The ELRIG Advances in Cell Based Screening Technologies meeting at Hinxton Hall, Cambridge, UK, on 15th March 2011, is a free-to-register event that will present the latest cutting edge detection technologies and biological techniques transitioning into screening labs.

CellAura Technologies will be attending the ELRIG Cell Based Screening meeting to promote its expanding range of fluorescent GPCR ligands for drug discovery and life science research. It will also be show-casing its design concept for a Confocal Perfusion System to be mounted onto a range of confocal microscope platforms. Please register for the meeting (click here) and visit our booth to discuss your interest in our reagents and perfusion technology.

 

CellAura signs license with University of Nottingham to access Confocal Perfusion System for measuring fluorescent ligand binding kinetics

Tue 4 Jan 2011

The University of Nottingham has developed a novel perfusion system mounted onto a confocal fluorescence microscope that allows the binding of fluorescent ligands to GPCRs expressed on live cells to be observed in real-time. Quantification of ligand binding and dissociation from individual cells under continuous perfusion flow allows the kinetics of ligand-receptor interactions to be determined. This is probably the first technology to be able to determine ligand binding kinetics on a single live cell. 

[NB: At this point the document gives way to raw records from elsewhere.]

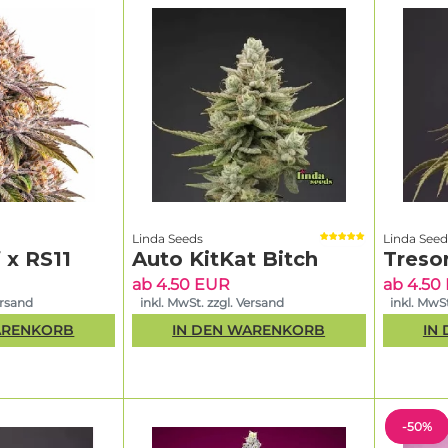
Linda Seeds
Linda Seed
 x RS11
Auto KitKat Bitch
Treso
ab 4.50 EUR
ab 4.50
ersand
inkl. MwSt. zzgl. Versand
inkl. MwSt
ARENKORB
IN DEN WARENKORB
IN
-50%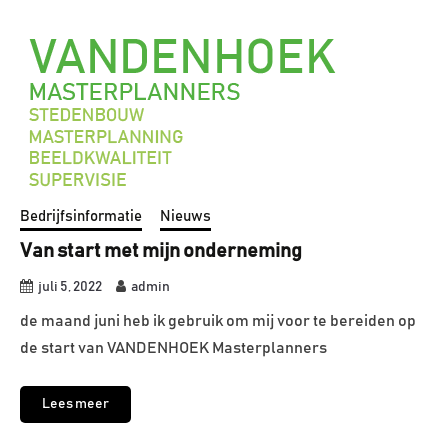
Bedrijfsinformatie
Nieuws
Van start met mijn onderneming
juli 5, 2022
admin
de maand juni heb ik gebruik om mij voor te bereiden op
de start van VANDENHOEK Masterplanners
Lees meer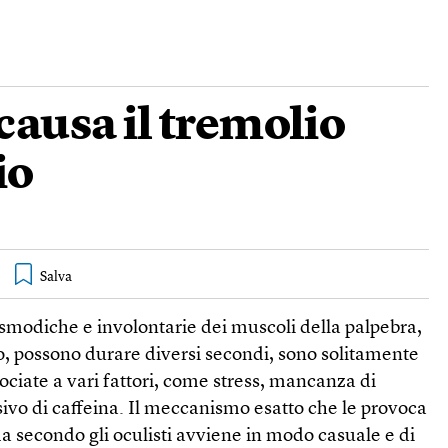
 causa il tremolio
io
asmodiche e involontarie dei muscoli della palpebra,
 possono durare diversi secondi, sono solitamente
ociate a vari fattori, come stress, mancanza di
vo di caffeina. Il meccanismo esatto che le provoca
ma secondo gli oculisti avviene in modo casuale e di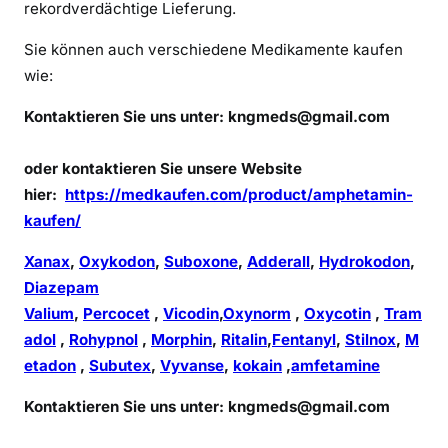
rekordverdächtige Lieferung.
Sie können auch verschiedene Medikamente kaufen
wie:
Kontaktieren Sie uns unter:
kngmeds@gmail.com
oder kontaktieren Sie unsere Website
hier:
https://medkaufen.com/product/amphetamin-
kaufen/
Xanax
,
Oxykodon
,
Suboxone
,
Adderall
,
Hydrokodon
,
Diazepam
Valium
,
Percocet
,
Vicodin
,
Oxynorm
,
Oxycotin
,
Tram
adol
,
Rohypnol
,
Morphin
,
Ritalin
,
Fentanyl
,
Stilnox
,
M
etadon
,
Subutex
,
Vyvanse
,
kokain
,
amfetamine
Kontaktieren Sie uns unter:
kngmeds@gmail.com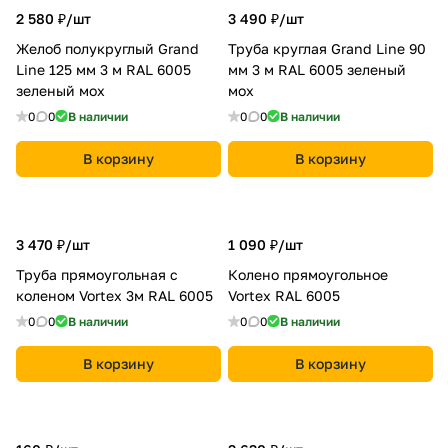
2 580 ₽/
шт
3 490 ₽/
шт
Желоб полукруглый Grand
Труба круглая Grand Line 90
Line 125 мм 3 м RAL 6005
мм 3 м RAL 6005 зеленый
зеленый мох
мох
0
0
В наличии
0
0
В наличии
В корзину
В корзину
3 470 ₽/
шт
1 090 ₽/
шт
Труба прямоугольная с
Колено прямоугольное
коленом Vortex 3м RAL 6005
Vortex RAL 6005
0
0
В наличии
0
0
В наличии
В корзину
В корзину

CellAura has signed a license with the University of Nottingham to be able to access the novel perfusion system, which uses CellAura’s fluorescent ligands as its principal reagent. It is CellAura’s intention to commercialise the perfusion technology to provide an instrument platform on which its reagents can be readily used to measure ligand affinity, binding duration, and allosteric effects of drug candidates to alter fluorescent ligand binding and dissociation rates.